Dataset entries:
▶

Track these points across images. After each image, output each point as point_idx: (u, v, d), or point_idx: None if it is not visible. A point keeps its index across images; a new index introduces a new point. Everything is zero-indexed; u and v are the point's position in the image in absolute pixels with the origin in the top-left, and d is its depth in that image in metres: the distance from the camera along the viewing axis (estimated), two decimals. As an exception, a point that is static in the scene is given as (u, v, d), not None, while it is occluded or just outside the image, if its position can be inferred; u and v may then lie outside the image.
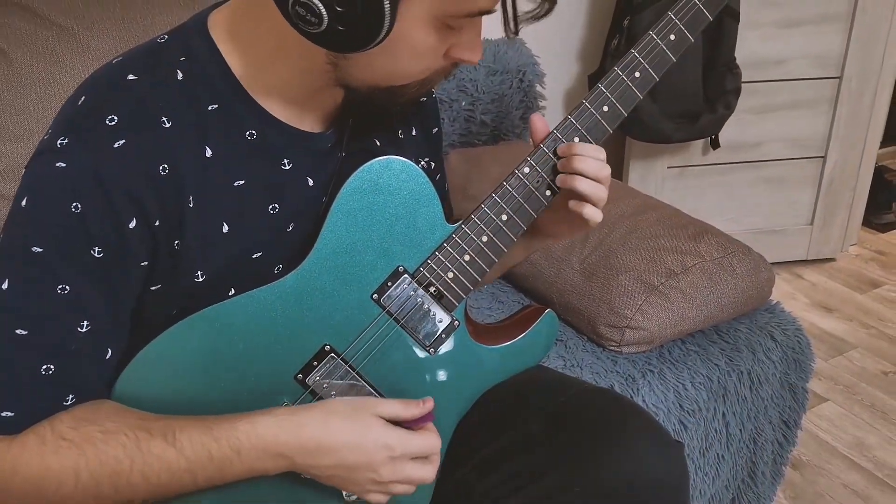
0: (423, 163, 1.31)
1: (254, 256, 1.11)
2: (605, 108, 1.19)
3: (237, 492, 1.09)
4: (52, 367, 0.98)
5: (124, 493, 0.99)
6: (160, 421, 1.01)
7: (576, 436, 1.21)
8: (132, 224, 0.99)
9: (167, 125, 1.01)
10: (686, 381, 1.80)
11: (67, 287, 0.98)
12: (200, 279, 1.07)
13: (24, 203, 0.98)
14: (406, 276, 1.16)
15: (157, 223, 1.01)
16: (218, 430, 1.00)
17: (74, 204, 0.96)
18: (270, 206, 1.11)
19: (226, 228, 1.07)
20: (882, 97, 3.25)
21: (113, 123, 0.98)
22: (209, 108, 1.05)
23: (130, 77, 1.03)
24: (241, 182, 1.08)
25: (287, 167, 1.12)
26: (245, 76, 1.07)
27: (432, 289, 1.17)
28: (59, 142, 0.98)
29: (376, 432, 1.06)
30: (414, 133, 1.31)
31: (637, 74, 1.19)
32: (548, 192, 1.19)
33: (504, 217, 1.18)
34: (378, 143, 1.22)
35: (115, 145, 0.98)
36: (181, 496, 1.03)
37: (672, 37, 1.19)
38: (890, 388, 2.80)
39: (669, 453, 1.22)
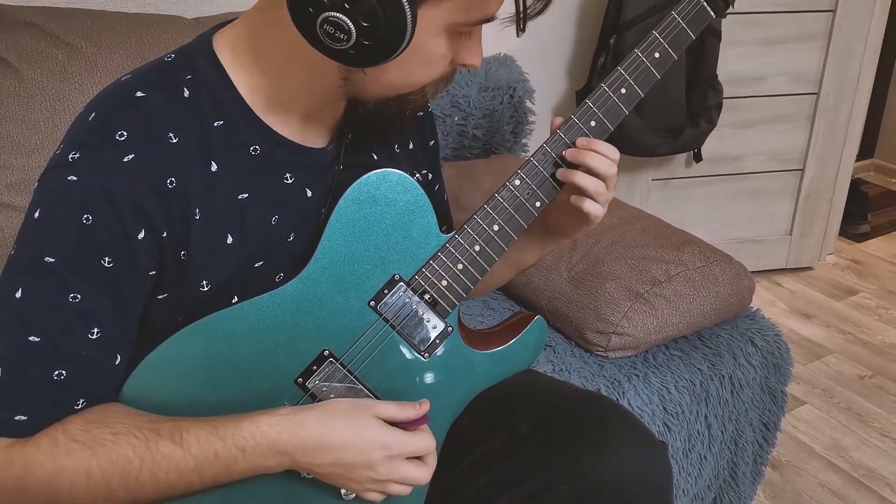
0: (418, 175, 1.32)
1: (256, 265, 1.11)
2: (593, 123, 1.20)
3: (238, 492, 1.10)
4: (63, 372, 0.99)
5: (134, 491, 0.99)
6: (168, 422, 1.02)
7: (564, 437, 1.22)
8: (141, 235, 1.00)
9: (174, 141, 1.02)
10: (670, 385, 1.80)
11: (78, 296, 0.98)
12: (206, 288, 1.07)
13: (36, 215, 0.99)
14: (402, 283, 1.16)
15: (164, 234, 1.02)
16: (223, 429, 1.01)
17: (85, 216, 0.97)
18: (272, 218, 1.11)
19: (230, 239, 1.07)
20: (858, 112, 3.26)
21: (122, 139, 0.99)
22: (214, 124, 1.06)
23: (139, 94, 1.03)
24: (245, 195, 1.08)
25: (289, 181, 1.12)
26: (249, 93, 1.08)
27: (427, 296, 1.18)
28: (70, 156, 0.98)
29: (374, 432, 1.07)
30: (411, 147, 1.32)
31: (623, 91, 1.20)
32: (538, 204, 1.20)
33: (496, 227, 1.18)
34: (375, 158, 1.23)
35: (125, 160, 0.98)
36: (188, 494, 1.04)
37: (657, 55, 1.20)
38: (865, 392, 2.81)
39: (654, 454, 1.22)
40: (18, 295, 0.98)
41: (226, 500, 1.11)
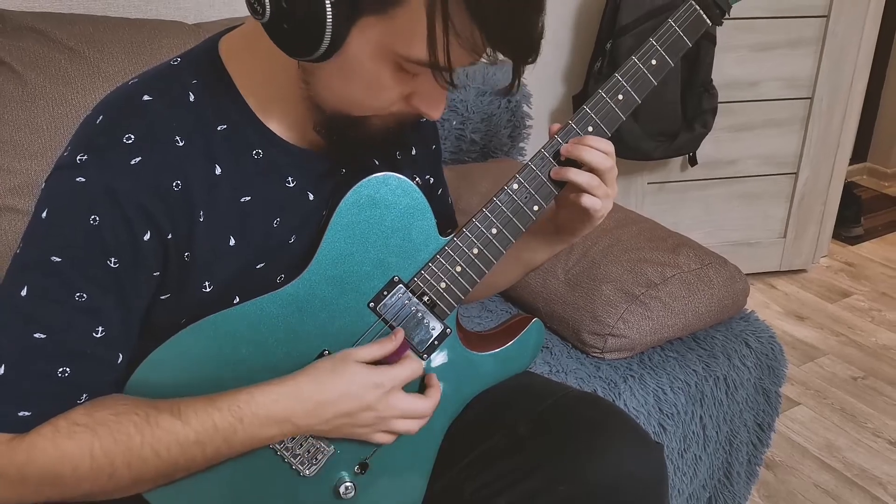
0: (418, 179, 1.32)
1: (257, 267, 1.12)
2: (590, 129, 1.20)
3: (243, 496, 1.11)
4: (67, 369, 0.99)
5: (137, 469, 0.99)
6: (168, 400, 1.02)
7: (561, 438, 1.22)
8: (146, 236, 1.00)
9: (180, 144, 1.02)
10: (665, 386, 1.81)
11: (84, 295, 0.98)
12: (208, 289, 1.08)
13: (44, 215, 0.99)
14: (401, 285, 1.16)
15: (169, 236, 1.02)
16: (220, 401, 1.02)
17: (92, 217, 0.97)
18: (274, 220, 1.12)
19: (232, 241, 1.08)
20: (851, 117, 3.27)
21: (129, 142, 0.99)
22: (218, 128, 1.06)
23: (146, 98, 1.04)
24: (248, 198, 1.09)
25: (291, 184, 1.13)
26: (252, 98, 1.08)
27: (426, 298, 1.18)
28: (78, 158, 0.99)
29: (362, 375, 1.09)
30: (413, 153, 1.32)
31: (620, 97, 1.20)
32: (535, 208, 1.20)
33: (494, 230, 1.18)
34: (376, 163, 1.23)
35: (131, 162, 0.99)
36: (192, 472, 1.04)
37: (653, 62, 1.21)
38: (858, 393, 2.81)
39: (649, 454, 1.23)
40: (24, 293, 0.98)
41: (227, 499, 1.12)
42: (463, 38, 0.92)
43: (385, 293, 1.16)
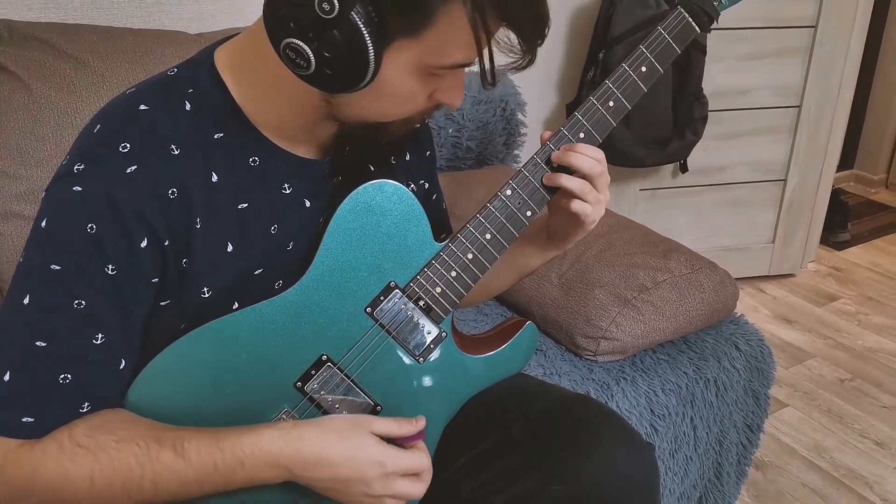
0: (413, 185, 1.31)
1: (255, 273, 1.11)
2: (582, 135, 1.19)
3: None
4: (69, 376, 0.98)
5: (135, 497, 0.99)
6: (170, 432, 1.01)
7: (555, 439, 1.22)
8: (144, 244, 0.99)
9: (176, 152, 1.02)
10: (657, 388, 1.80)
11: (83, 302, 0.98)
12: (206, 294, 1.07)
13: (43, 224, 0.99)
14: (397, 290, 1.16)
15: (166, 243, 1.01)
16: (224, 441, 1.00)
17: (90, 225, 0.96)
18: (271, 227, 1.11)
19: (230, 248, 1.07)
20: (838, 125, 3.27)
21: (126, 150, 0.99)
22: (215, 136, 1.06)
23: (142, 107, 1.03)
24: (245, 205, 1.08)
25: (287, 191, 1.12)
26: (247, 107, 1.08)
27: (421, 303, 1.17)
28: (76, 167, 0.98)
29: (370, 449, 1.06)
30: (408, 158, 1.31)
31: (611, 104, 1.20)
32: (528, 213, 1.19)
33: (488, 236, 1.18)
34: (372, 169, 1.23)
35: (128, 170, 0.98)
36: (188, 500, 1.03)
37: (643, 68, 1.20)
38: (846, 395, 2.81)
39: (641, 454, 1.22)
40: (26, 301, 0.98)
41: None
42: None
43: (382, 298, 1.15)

◀
▶

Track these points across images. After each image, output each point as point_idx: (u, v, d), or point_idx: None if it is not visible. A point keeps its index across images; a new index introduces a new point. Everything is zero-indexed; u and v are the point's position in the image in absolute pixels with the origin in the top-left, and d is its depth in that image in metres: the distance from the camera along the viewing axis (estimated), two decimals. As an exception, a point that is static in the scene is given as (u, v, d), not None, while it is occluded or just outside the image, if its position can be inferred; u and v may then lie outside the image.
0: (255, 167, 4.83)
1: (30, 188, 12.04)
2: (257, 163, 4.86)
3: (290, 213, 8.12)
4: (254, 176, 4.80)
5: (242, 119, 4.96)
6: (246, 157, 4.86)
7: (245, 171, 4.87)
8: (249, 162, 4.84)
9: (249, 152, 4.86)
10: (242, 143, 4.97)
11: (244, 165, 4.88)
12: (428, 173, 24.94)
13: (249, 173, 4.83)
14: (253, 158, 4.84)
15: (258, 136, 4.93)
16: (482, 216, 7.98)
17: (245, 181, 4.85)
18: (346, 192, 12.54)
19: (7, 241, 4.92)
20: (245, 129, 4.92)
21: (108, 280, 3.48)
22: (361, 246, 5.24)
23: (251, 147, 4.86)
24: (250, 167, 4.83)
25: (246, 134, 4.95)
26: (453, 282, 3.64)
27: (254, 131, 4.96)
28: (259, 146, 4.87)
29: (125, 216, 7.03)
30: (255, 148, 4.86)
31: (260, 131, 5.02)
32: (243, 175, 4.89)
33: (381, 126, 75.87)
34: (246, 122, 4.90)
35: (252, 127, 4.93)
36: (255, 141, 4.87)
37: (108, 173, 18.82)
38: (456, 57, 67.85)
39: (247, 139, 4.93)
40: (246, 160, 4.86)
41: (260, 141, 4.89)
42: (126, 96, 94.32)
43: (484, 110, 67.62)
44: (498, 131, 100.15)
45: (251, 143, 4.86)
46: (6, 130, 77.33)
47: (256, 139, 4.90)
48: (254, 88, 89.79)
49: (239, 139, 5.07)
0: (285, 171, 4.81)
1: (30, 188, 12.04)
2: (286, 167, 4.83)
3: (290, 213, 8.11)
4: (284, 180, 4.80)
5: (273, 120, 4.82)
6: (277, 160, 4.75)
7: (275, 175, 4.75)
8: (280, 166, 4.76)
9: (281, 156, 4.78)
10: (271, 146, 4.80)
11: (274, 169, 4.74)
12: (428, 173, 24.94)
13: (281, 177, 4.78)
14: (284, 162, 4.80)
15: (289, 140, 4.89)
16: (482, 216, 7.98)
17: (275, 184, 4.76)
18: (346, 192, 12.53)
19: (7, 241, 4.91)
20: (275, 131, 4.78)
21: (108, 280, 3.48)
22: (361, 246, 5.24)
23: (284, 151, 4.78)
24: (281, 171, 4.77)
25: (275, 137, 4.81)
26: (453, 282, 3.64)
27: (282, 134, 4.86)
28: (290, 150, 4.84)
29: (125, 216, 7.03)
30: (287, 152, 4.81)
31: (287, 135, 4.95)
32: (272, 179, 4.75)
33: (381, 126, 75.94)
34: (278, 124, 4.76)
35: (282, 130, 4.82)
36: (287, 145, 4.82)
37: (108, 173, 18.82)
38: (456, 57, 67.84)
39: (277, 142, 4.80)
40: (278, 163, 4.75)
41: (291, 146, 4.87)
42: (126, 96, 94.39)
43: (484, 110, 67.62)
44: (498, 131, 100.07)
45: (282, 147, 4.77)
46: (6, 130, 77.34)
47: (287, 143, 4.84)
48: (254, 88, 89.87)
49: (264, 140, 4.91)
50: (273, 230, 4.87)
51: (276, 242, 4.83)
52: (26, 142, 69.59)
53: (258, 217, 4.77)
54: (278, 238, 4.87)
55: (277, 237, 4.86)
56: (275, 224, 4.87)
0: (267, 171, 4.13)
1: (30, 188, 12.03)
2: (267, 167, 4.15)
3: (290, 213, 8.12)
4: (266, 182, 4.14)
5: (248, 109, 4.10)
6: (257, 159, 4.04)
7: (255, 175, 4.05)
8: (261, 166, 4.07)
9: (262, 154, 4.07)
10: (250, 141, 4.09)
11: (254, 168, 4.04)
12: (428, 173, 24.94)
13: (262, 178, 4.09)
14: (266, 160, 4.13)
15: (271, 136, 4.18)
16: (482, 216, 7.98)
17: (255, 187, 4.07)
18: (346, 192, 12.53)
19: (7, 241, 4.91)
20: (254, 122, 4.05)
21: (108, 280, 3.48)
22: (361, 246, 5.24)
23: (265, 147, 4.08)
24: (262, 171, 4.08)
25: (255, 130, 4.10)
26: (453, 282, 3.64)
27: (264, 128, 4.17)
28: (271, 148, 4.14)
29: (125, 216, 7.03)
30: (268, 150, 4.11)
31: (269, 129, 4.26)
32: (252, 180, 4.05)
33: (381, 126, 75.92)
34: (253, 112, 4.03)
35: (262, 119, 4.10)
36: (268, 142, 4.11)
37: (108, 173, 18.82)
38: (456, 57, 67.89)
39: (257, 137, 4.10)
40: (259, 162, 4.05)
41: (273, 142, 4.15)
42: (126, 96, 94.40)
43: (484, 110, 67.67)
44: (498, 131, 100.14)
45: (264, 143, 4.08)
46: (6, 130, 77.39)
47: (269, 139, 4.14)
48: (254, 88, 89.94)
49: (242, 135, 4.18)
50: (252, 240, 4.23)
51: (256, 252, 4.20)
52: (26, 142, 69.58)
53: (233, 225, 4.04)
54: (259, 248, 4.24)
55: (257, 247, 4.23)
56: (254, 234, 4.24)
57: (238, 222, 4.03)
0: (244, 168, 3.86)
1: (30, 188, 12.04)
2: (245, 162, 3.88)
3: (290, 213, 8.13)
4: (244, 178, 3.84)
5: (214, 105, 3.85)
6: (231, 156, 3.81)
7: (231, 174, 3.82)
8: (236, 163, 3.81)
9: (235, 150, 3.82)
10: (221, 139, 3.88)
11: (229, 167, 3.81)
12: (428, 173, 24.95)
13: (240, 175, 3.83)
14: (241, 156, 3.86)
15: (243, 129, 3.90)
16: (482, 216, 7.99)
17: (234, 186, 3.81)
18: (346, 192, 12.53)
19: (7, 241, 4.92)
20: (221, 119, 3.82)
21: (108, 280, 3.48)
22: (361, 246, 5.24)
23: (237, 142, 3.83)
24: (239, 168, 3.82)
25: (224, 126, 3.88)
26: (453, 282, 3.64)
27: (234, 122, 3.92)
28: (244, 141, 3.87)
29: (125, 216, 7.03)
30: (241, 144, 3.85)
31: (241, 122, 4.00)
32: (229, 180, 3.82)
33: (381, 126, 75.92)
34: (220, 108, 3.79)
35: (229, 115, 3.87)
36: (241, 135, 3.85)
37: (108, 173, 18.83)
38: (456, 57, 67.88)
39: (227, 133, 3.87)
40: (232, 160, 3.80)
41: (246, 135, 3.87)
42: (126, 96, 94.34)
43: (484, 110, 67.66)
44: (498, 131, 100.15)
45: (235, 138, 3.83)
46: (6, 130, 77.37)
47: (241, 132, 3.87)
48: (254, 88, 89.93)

◀

## WORK TO COMPLETE
Above are the records. Print exactly, and only, the lines from the line with "17: (245, 181, 4.85)" to the line with "38: (456, 57, 67.85)", both inclusive.

## ANSWER SPACE
17: (245, 181, 4.85)
18: (346, 192, 12.54)
19: (7, 241, 4.92)
20: (245, 129, 4.92)
21: (108, 280, 3.48)
22: (361, 246, 5.24)
23: (251, 147, 4.86)
24: (250, 167, 4.83)
25: (246, 134, 4.95)
26: (453, 282, 3.64)
27: (254, 131, 4.96)
28: (259, 146, 4.87)
29: (125, 216, 7.03)
30: (255, 148, 4.86)
31: (260, 131, 5.02)
32: (243, 175, 4.89)
33: (381, 126, 75.87)
34: (246, 122, 4.90)
35: (252, 127, 4.93)
36: (255, 141, 4.87)
37: (108, 173, 18.82)
38: (456, 57, 67.85)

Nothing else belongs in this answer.